In total, the Treasury and DTI schemes could cost up to £1bn. But the vast bulk of that will be in the form of tax foregone. Although Mr Byers puts the cost of the DTI initiatives at £245m, most of this is funding already announced. The only new money on the table is the £30m being put into the Phoenix Fund. Many of the initiatives, such as corporate venturing which allows big companies to offset investment in start-up businesses against tax and capital gains tax breaks for investors, have proved successful in the US.

But here the plethora of new schemes has provoked criticisms that business will become confused about what is on offer while the tax system will become ever more complicated and arcane. Mr Byers sought to deflect these criticisms yesterday by arguing that the DTI was trying to target areas where it could make an impact, using government funds to leverage much bigger sums in from the private sector. "What we are trying to do is make up for the failures in the market. I happen to think that is the best way of doing it," he said.

The DTI estimates, for instance, that the new regional venture capital funds will bring in £250m from the private sector alongside £50m of government money. The bigger question is whether the initiatives will have any impact. The Institute of Fiscal Studies is dubious, saying that many of the measures aimed at small businesses had either been announced before, would have little impact on the economy or were without "any rationale".
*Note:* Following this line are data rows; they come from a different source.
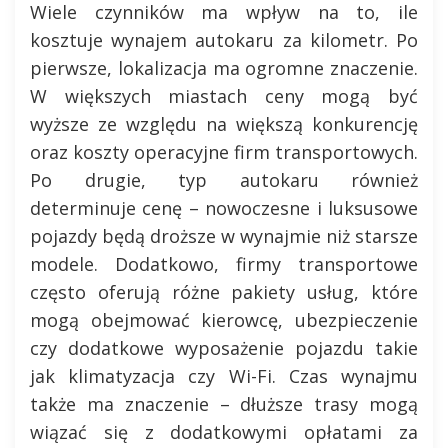
Wiele czynników ma wpływ na to, ile
kosztuje wynajem autokaru za kilometr. Po
pierwsze, lokalizacja ma ogromne znaczenie.
W większych miastach ceny mogą być
wyższe ze względu na większą konkurencję
oraz koszty operacyjne firm transportowych.
Po drugie, typ autokaru również
determinuje cenę – nowoczesne i luksusowe
pojazdy będą droższe w wynajmie niż starsze
modele. Dodatkowo, firmy transportowe
często oferują różne pakiety usług, które
mogą obejmować kierowcę, ubezpieczenie
czy dodatkowe wyposażenie pojazdu takie
jak klimatyzacja czy Wi-Fi. Czas wynajmu
także ma znaczenie – dłuższe trasy mogą
wiązać się z dodatkowymi opłatami za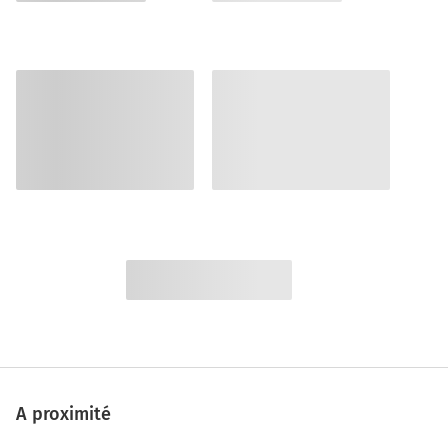
A proximité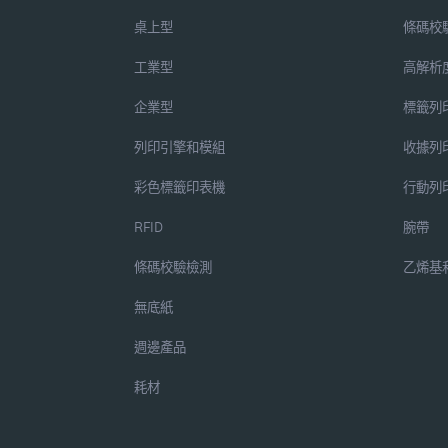
桌上型
條碼校
工業型
高解析
企業型
標籤列
列印引擎和模組
收據列
彩色標籤印表機
行動列
RFID
腕帶
條碼校驗檢測
乙烯基
無底紙
週邊產品
耗材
Stephen Bond, an IFS analyst, said: "It is very unclear that the plethora of measures targeted at small firms will have any significant impact on the aggregate investment and productivity gaps that the Government has highlighted."

There is also scepticism among the entrepreneurs the Government is seeking to help. Much of the criticism has been directed at the capital Gains Tax reforms, designed to encourage long-term investment in small companies. The problem is that the new lower tax rates will be only for investors who own 25 per cent of a business or employees who own a minimum of 5 per cent.
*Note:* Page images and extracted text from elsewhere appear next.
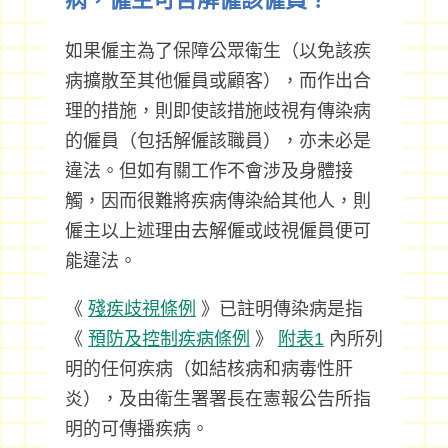
如果僱主為了保障公眾衛生（以免該疾
病擴散至其他僱員或顧客），而作出合
理的措施，則即使該措施歧視有傳染病
的僱員（包括解僱該職員），亦未必是
違法。但如有關工作不會涉及身體接
觸，因而很難將疾病傳染給其他人，則
僱主以上述理由去解僱或歧視僱員便可
能違法。
《
殘疾歧視條例
》已註明傳染病是指
《
預防及控制疾病條例
》
附表1
內所列
明的任何疾病（如結核病和病毒性肝
炎），及由衛生署署長在憲報公告所指
明的可傳播疾病。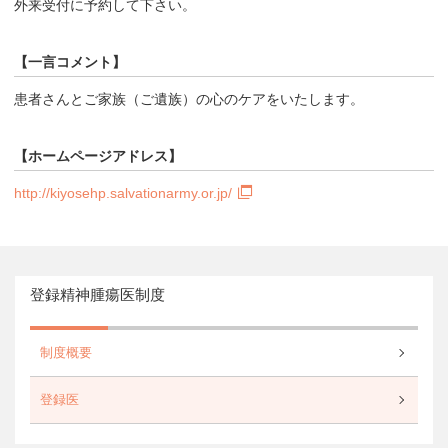
外来受付に予約して下さい。
【一言コメント】
患者さんとご家族（ご遺族）の心のケアをいたします。
【ホームページアドレス】
http://kiyosehp.salvationarmy.or.jp/
登録精神腫瘍医制度
制度概要
登録医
Ian Sutherland, finance director of The Technology Partnership, an R&D outsourcing company employing 400 people on the outskirts of Cambridge, says: "The CGT changes will have no impact at all on us because we do not have any investors or employees in that category."

ProShare, the lobby group dedicated to promoting share-based investments, suspects the same will apply to many smaller high-tech companies and is urging the Government to allow all investors to take advantage of the new tax breaks.
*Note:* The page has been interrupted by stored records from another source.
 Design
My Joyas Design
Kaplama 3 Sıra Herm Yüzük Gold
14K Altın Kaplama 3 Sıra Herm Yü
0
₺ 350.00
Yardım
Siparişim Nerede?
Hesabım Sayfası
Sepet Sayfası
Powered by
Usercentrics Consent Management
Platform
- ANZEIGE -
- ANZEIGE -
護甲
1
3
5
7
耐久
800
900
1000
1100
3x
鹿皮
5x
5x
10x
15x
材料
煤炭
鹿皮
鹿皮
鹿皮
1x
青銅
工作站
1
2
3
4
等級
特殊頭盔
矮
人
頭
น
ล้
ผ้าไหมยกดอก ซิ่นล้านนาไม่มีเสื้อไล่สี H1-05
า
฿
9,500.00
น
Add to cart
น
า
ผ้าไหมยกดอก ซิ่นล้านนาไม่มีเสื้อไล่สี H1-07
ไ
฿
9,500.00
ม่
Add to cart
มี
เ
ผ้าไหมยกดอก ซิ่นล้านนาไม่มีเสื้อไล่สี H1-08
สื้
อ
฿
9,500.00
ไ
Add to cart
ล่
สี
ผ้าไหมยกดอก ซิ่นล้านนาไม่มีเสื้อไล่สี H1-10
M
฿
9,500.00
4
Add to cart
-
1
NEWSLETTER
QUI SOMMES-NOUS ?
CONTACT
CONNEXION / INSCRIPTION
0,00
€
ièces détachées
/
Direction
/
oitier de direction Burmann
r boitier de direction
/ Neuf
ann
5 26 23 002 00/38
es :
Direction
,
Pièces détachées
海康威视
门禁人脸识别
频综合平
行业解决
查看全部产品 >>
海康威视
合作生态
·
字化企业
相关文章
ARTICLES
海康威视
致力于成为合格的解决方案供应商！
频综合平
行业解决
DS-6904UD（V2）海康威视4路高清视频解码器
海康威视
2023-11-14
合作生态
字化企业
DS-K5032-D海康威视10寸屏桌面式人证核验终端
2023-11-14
Another initiative being treated with caution is the new employee share scheme, under which employers can grant staff up to £7,500 worth of shares a year tax free.

Existing Inland Revenue approved share schemes, run under the Save as You Earn system, allow employees to take cash plus interest instead of shares if the shares have underperformed. But the new scheme will require employees to shoulder the risk of the shares falling in value. They will also be locked in for five years.

Perhaps that is why the Treasury estimates the new scheme will be taken up by only 625,000 employees in addition to the 2 million already in the various Revenue-approved scheme. This is also a far cry from the Chancellor's stated objective of doubling the number of workers in employee share schemes.

The IFS was also dismissive of whether the R&D tax credits, targeted at 4,500 small and medium-sized companies, would have much impact.

Mr Bond said that small firms accounted for only 10 per cent of total spending on R&D. "We have serious doubt that the measures will do much to raise levels of investment and R&D spending," he said.

It has not all been brickbats, however. Ian Sutherland believes that the new Enterprise Management Initiative, entitling start-up companies to give up to 10 key employees share options worth £100,000, will be a winner. "It will undoubtedly encourage people to take more risks and I suspect it will be adopted by quite a number of companies in the Cambridge area," he said.

On balance, Mr Brown is still basking in the glory of a pre-Budget report perceived as pro-business. But as the IFS's Mr Bond notes: "In every Budget speech there is a section when the Chancellor, with almost religious zeal, announces a range of incomprehensible measures for small businesses. This Chancellor has raised this art form to new levels."